Colleen McMenamin, Staff Writer

In Quebec, childcare is established as a critical infrastructure, which means that now it is given adequate funding similar to roads, schools, or energy needs. Critical infrastructure is defined as an asset that is essential for a functioning society and working economy, so why would Quebec newly include child care in this category? Japan, Norway, Denmark, Sweden, and Australia have all implemented similar ideas into their governments and the Canadian province is now following suit. These countries have all seen similar success rates after federally funding child care both economically and socially. 

Although implementing this is an extremely ambitious plan for any country or state, universal childcare would greatly benefit any country economically. For many families, once money gets tight, childcare is the first to go. A study showed that a “one percentage point drop in a state’s unemployment rate was associated with a 2-3 percent decrease in employment in the childcare industry”. This has ultimately led to the closing of an estimated 20,000 childcare facilities, causing many to lose jobs in an already sluggish economy. In New Jersey alone, the childcare industry supports an estimated 65,300 full-time jobs.
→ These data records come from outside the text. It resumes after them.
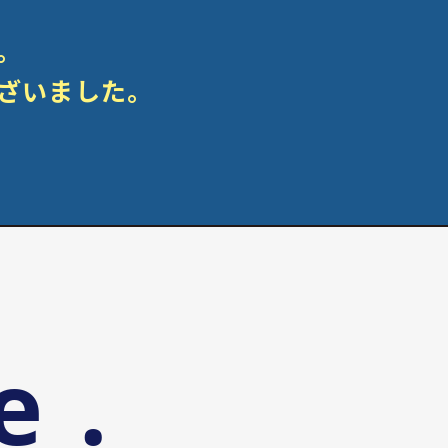
。
ざいました。
e .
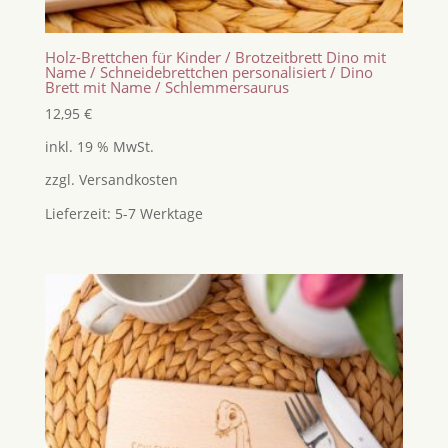
Holz-Brettchen für Kinder / Brotzeitbrett Dino mit
Name / Schneidebrettchen personalisiert / Dino
Brett mit Name / Schlemmersaurus
12,95
€
inkl. 19 % MwSt.
zzgl.
Versandkosten
Lieferzeit:
5-7 Werktage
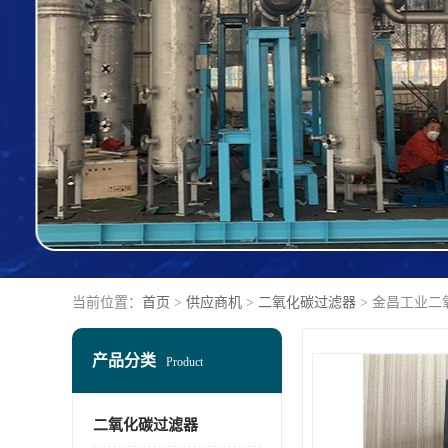
当前位置：
首页
>
供应商机
>
二氧化碳过滤器
> 金昌工业二
产品分类
Product
二氧化碳过滤器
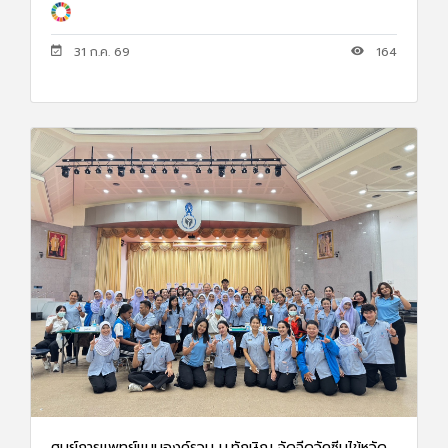
31 ก.ค. 69
164
ศูนย์การแพทย์แบบองค์รวม ม.ทักษิณ จัดฉีดวัคซีนไข้หวัด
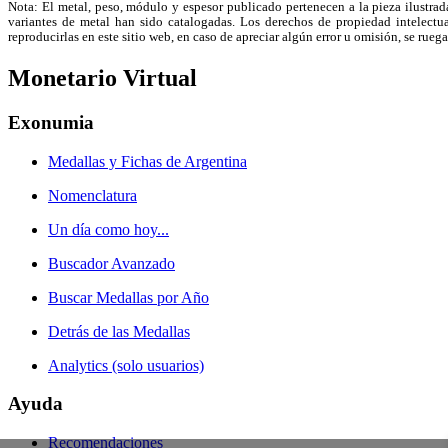
Nota: El metal, peso, módulo y espesor publicado pertenecen a la pieza ilustrad
variantes de metal han sido catalogadas. Los derechos de propiedad intelectual
reproducirlas en este sitio web, en caso de apreciar algún error u omisión, se r
Monetario Virtual
Exonumia
Medallas y Fichas de Argentina
Nomenclatura
Un día como hoy...
Buscador Avanzado
Buscar Medallas por Año
Detrás de las Medallas
Analytics (solo usuarios)
Ayuda
Recomendaciones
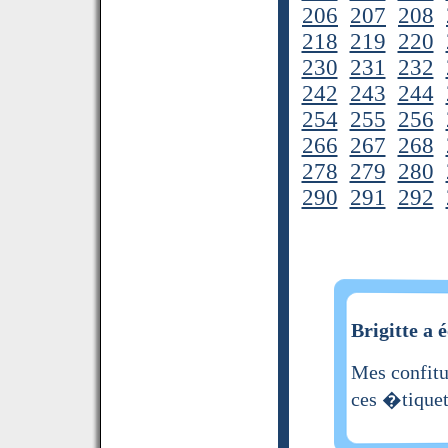
206
207
208
218
219
220
230
231
232
242
243
244
254
255
256
266
267
268
278
279
280
290
291
292
Brigitte a é
Mes confitu
ces �tiquet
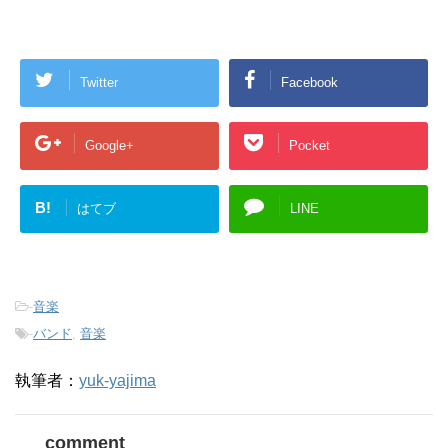
Twitter
Facebook
Google+
Pocket
B!
はてブ
LINE
-
音楽
-
バンド
,
音楽
執筆者：
yuk-yajima
comment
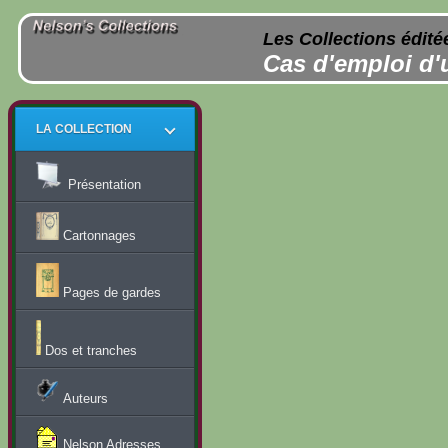
Les Collections édité
Cas d'emploi d'
LA COLLECTION
Présentation
Cartonnages
Pages de gardes
Dos et tranches
Auteurs
Nelson Adresses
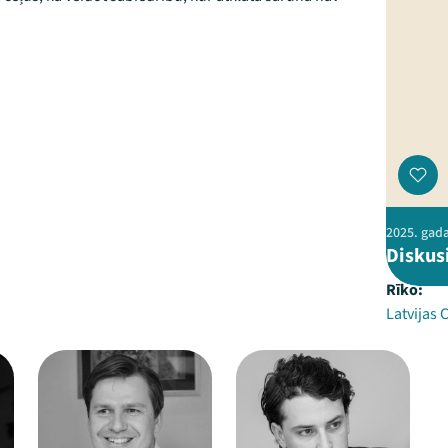
2025. gada
Diskusi
Rīko:
Latvijas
Having state-funded childcare would also allow for an easier transition back into the workforce for the 400,000 stay-at-home parents with children under the age of 6, earning an estimated $7.5 billion and contributing $400 million to taxes in one year. 

Not only has economic growth been a large factor in universal childcare, but also social benefits for the children have also been raised. Childcare, in general, allows for early socialization, growing the child’s emotional and social skills for a young age; it acts as an early educational environment and lays the groundwork for more complex learning in the future. For example, based on a study, “children who receive a preschool education are less likely to repeat a grade, drop out of school, and even become incarcerated as adults.” Allowing early education for all could help close an educational gap between income differences in families.

In Quebec, currently, the federal government just proposed an investment of $30 billion over only five years to lower the cost of $10 a day per child- although this federal plan specifically is very ambitious Quebec continues demonstrating “why” and hopefully will continue to in the future.